The director of an elderly care facility in the regional center of Ostrava, Michal Marianek, told Reuters that for two nights, pensioners were transported to a higher floor and given without electricity.
He stated that inhabitants were being transported to different residences. “In those combat conditions we managed, provisional menus and so on,” he said.
Flooding in central Europe caused losses that were estimated by credit rating firm Morningstar DBRS to range from several hundred million euros to over one billion euros ($1.1 billion).
However, Belica claimed that the harm in his area alone would amount to tens of billions of crowns, or more than $1 billion. The initial assessment of flood damage to insured property, according to the Czech Insurance Association, is 17 billion crowns ($753 million).
In Hungary, authorities have installed movable dams in the historic cities of Visegrad and Szentendre, which are situated north of Budapest, in anticipation of the Danube floods.
Budapest has closed Margaret Island, a recreational area featuring lodging and dining options, in anticipation of the water levels reaching almost record levels.

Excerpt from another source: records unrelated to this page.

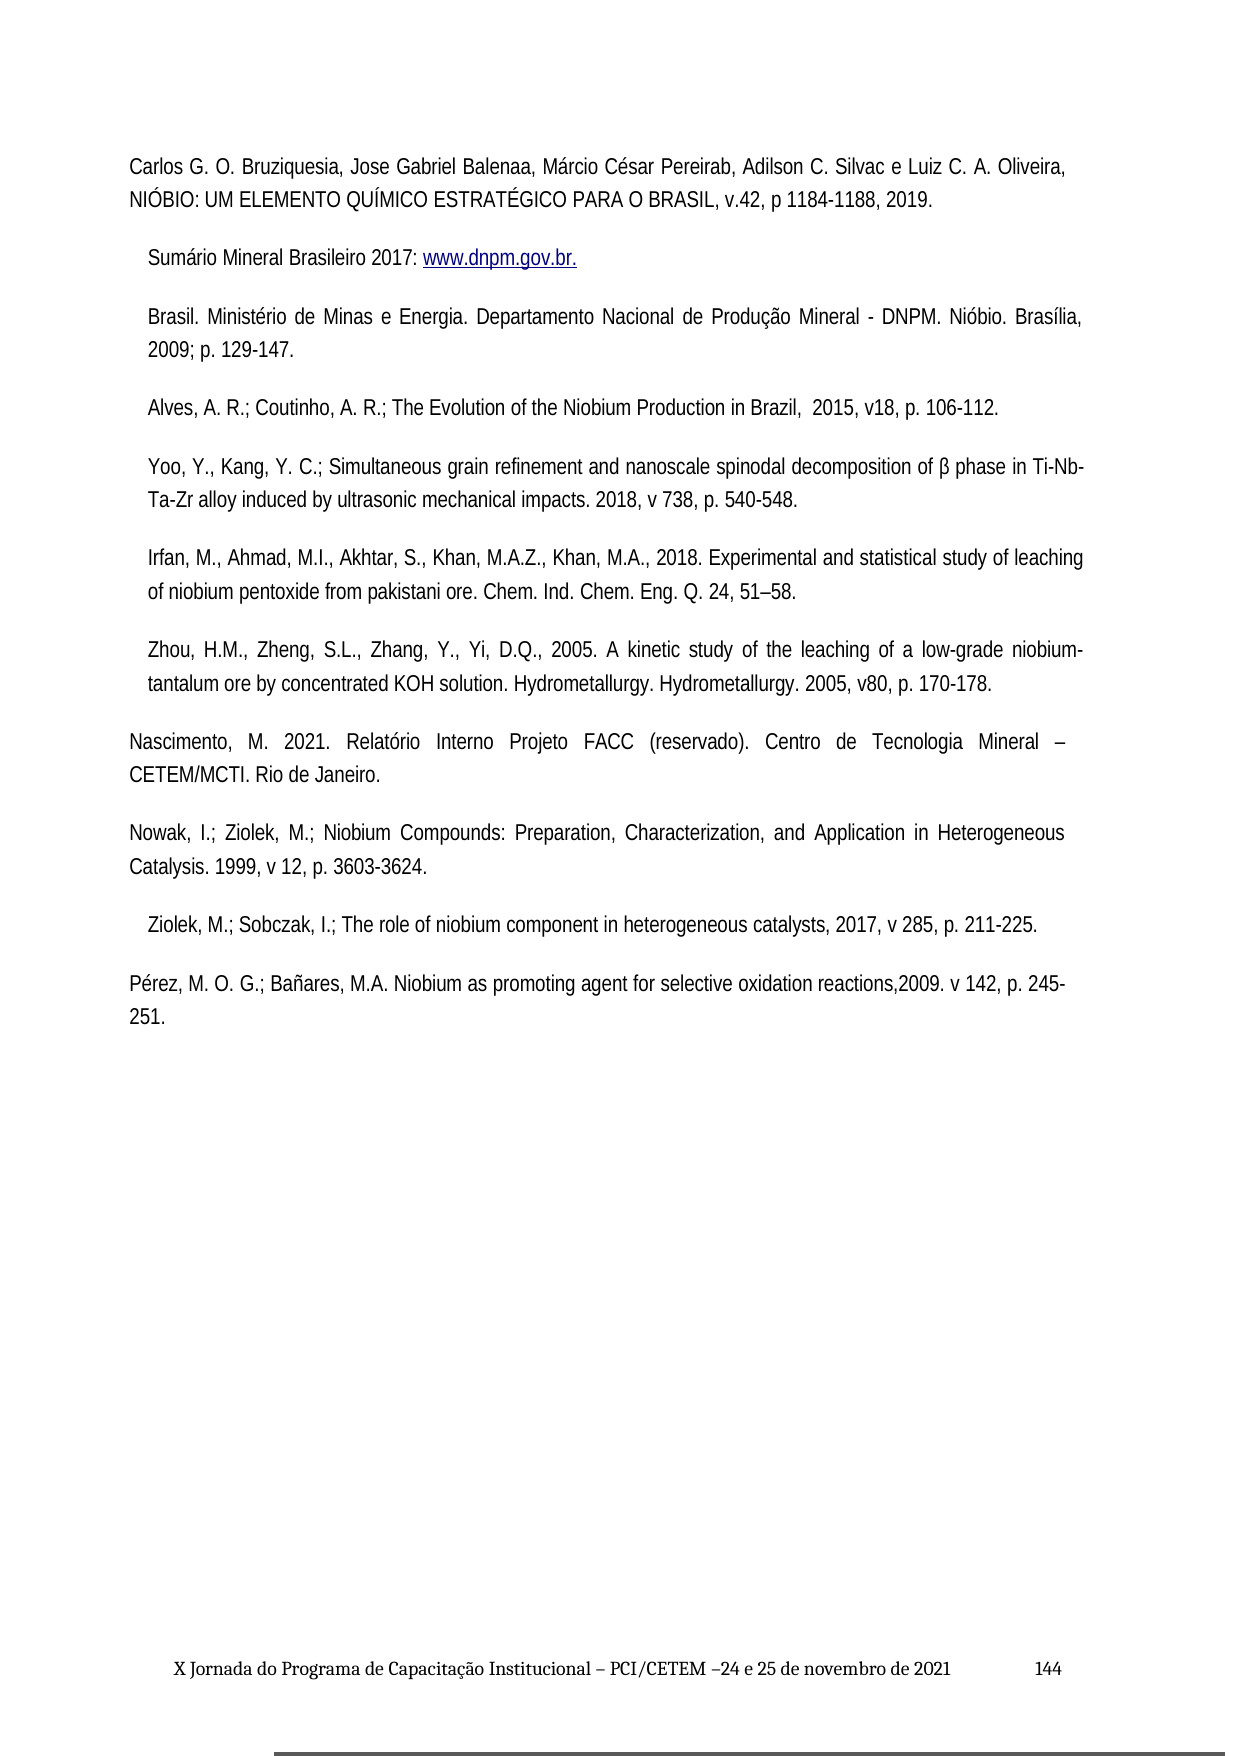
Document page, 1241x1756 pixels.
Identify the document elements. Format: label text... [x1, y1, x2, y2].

text Nowak, I.; Ziolek, M.; Niobium Compounds: Preparation, Characterization, and Application in Heterogeneous Catalysis. 1999, v 12, p. 3603-3624. [129, 819, 1096, 879]
text Irfan, M., Ahmad, M.I., Akhtar, S., Khan, M.A.Z., Khan, M.A., 2018. Experimental and statistical study of leaching of niobium pentoxide from pakistani ore. Chem. Ind. Chem. Eng. Q. 24, 51–58. [148, 544, 1096, 604]
text Yoo, Y., Kang, Y. C.; Simultaneous grain refinement and nanoscale spinodal decomposition of β phase in Ti-Nb- Ta-Zr alloy induced by ultrasonic mechanical impacts. 2018, v 738, p. 540-548. [148, 453, 1093, 512]
text Ziolek, M.; Sobczak, I.; The role of niobium component in heterogeneous catalysts, 2017, v 285, p. 211-225. [148, 911, 1111, 938]
text Brasil. Ministério de Minas e Energia. Departamento Nacional de Produção Mineral - DNPM. Nióbio. Brasília, 2009; p. 129-147. [148, 303, 1096, 362]
text Pérez, M. O. G.; Bañares, M.A. Niobium as promoting agent for selective oxidation reactions,2009. v 142, p. 245- 251. [129, 969, 1093, 1029]
text Carlos G. O. Bruziquesia, Jose Gabriel Balenaa, Márcio César Pereirab, Adilson C. Silvac e Luiz C. A. Oliveira, NIÓBIO: UM ELEMENTO QUÍMICO ESTRATÉGICO PARA O BRASIL, v.42, p 1184-1188, 2019. [129, 153, 1093, 212]
text Alves, A. R.; Coutinho, A. R.; The Evolution of the Niobium Production in Brazil, 2015, v18, p. 106-112. [148, 394, 1111, 421]
text Zhou, H.M., Zheng, S.L., Zhang, Y., Yi, D.Q., 2005. A kinetic study of the leaching of a low-grade niobium- tantalum ore by concentrated KOH solution. Hydrometallurgy. Hydrometallurgy. 2005, v80, p. 170-178. [148, 636, 1096, 696]
text Sumário Mineral Brasileiro 2017: www.dnpm.gov.br. [148, 244, 1111, 271]
text Nascimento, M. 2021. Relatório Interno Projeto FACC (reservado). Centro de Tecnologia Mineral – CETEM/MCTI. Rio de Janeiro. [129, 728, 1094, 787]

The Leitha river is predicted to reach its highest level ever recorded, and water management officials stated they were still debating whether to open an emergency reservoir to safeguard the town of Mosonmagyarovar in northwest Hungary, which is located on the Austrian border.
The Danube reached a peak of about ten meters over night, according to Slovakia’s Environment Minister Tomas Taraba, and the water level will now gradually decline. He claimed that an estimate of 20 million euros had been lost due to flooding around the nation.